95% confidence intervals of the population standard deviation
The above are two confidence intervals contructed from the random and systematic
samples. They are contructed at the 95% level for the population standard deviation. For the
random sample we are 95% confident that the true population standard deviation for
homeruns hit by major league baseball players is between 68.19 and 106.27. For our systematic
sample we are 95% confident that the true population standard deviation is between 121.13
and 106.27. The true population standard deviation is 97.93 which happens to be within the
simple random sample but not within the systematic sample. This could be be because of the
outlier that is contained in the systematic sample of 755 homeruns.
Proportion Hypothesis Test (level of significance .05)
The above are hypothesis tests for both the systematic and random samples for the
population proportion equal to .05 of players elected by the old timer’s committee. The test for
the random sample we do not reject the null hypothesis because the P-value of .468 > .05. We
conclude that we do not have evidence to suggest the true population proportion is different
than .05. The true population proportion is .05 so we have come to the correct conclusion. The
hypothesis test for systematic sample suggests that we do not reject the null hypothesis
because the P-value of .99 > .05. We conclude that we do not have evidence to suggest the true
population proportion is different than .05. In both cases we have not made any errors
assuming that our true population data is correct.
Hypothesis Test for the Population Mean (level of significance .05)
The above are hypothesis tests for both the systematic and random samples for the
population mean equal to 85.11 homeruns hit on average by each player. The test for the
random sample we do not reject the null hypothesis because the P-value of .833 > .05. We
conclude that we do not have evidence to suggest the true population mean is different than
.85.11. The true population mean is 85.11 so we have come to the correct conclusion. The
hypothesis test for systematic sample suggests that we do not reject the null hypothesis
because the P-value of .52 > .05. We conclude that we do not have evidence to suggest the true
population mean is different than 85.11. In both cases we have not made any errors (Type I or
Type II) assuming that our true population data is correct.
Reflection
This project was very interesting because I was able to apply the concepts that I learned
in class to a real world applicable situations. This could possibly be useful in my future career. In
social work it is very important to find summary statistics, hypothesis tests, and confidence
intervals relating to substance abuse and what public policies are effective in helping people.

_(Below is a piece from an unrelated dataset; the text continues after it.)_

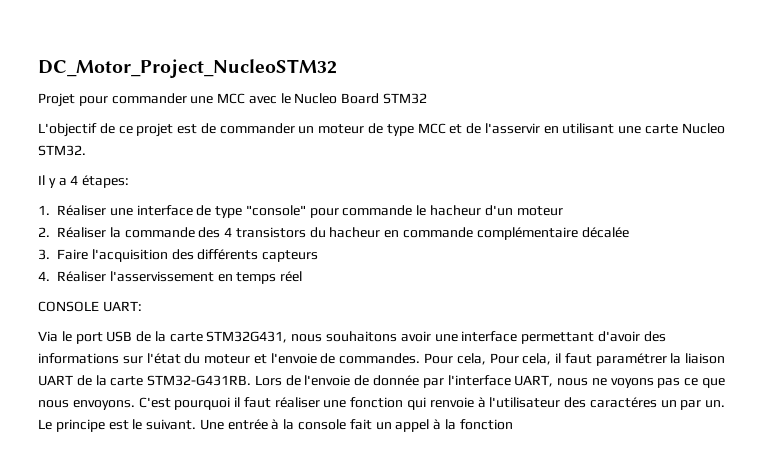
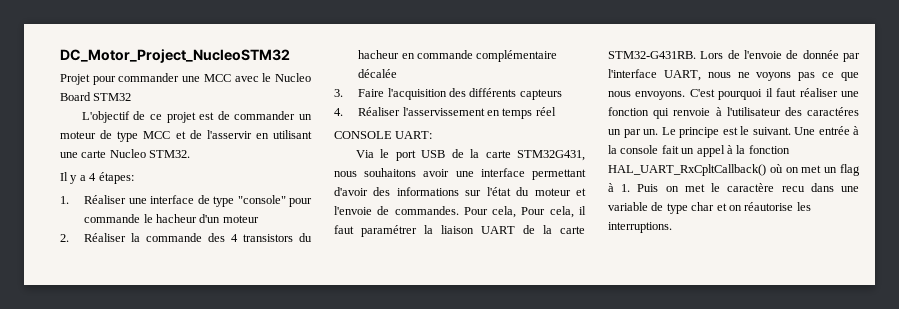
(513, 424) none -> [608,164,860,176] [608,183,859,192] [608,202,811,214] [608,222,672,233] HAL_UART_RxCpltCallback() où on met un flag à 1. Puis on met le caractère recu dans une variable de type char et on réautorise les interruptions.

Our sample for the proportion meets the sampling conditions because of the way we
conducted the samples in unbiased. The samples are also less than 5% of the total population.

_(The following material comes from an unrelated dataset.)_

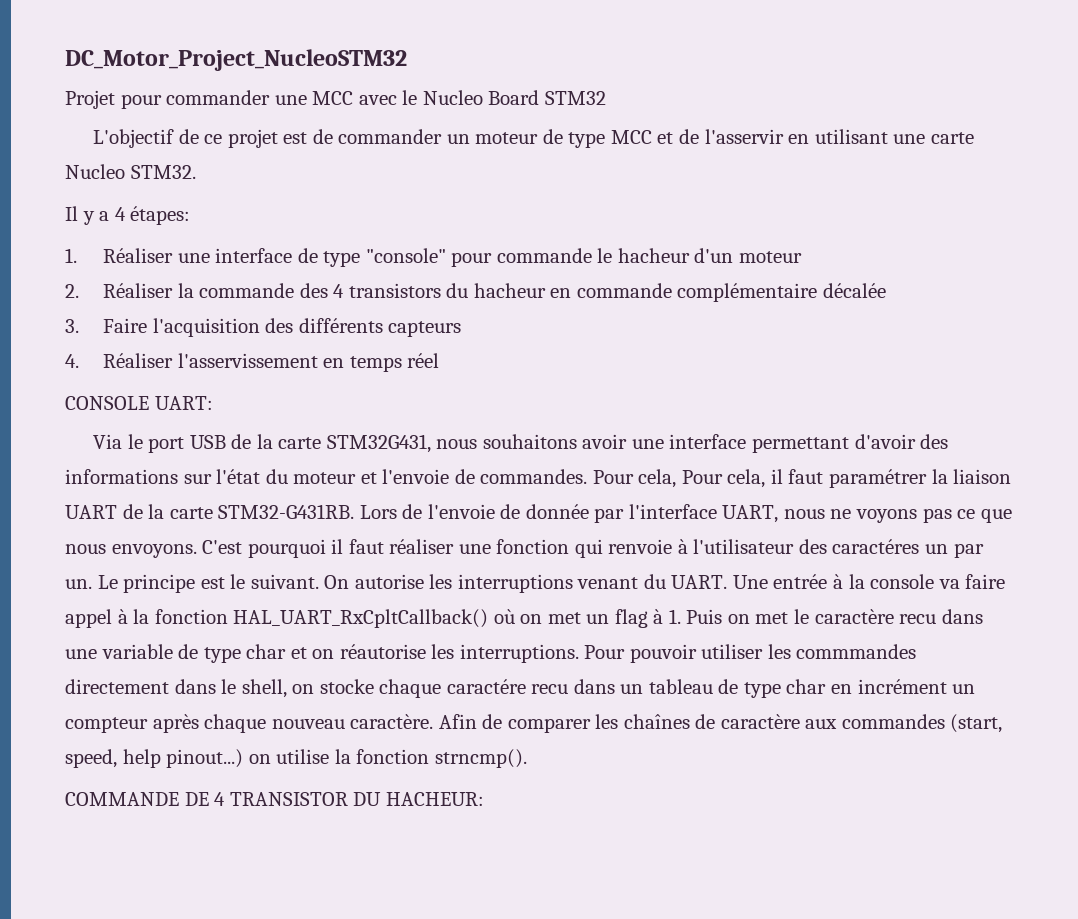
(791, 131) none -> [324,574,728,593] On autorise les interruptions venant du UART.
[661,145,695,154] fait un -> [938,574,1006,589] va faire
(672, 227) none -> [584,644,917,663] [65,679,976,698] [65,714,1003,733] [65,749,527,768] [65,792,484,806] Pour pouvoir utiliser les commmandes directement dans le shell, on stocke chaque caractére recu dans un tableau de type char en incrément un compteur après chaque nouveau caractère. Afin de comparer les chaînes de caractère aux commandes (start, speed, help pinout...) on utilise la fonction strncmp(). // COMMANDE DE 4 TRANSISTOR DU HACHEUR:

The samples that we conducted for the mean homeruns (quantitative data) is also unbiased
through the simple random and systematic selection processes we used. In this case the sample
sizes are greater than 30 which allows us to construct confidence intervals and hypothesis tests
even if the population is not normally distributed.
Our conclusions about our hypothesis tests make sense because in this case we do know
the true population data and we tested based on the true values. If we were to reject any of
our hypothesis based on the tests that we conducted we would be encountering a type I error.
In all of our samples we were not able to reject the null hypothesis. We did not make any type I
errors.
Extra Credit Regression
p
This regression shows the positive correlation between hits and homeruns. As a player gets
more hits our regression shows that the player will also hit more homeruns. A player who hits 1500 hits
during his career will on average hit 106 home runs. A player who is a member of the 3000 hit club will
on average have hit 231 home runs. We can see that most of our data points are close to the origin. This
is because there are only a select few great players who get many hits and have many homeruns. We
would expect as we go up and to the right on our graph we would find more hall of famers.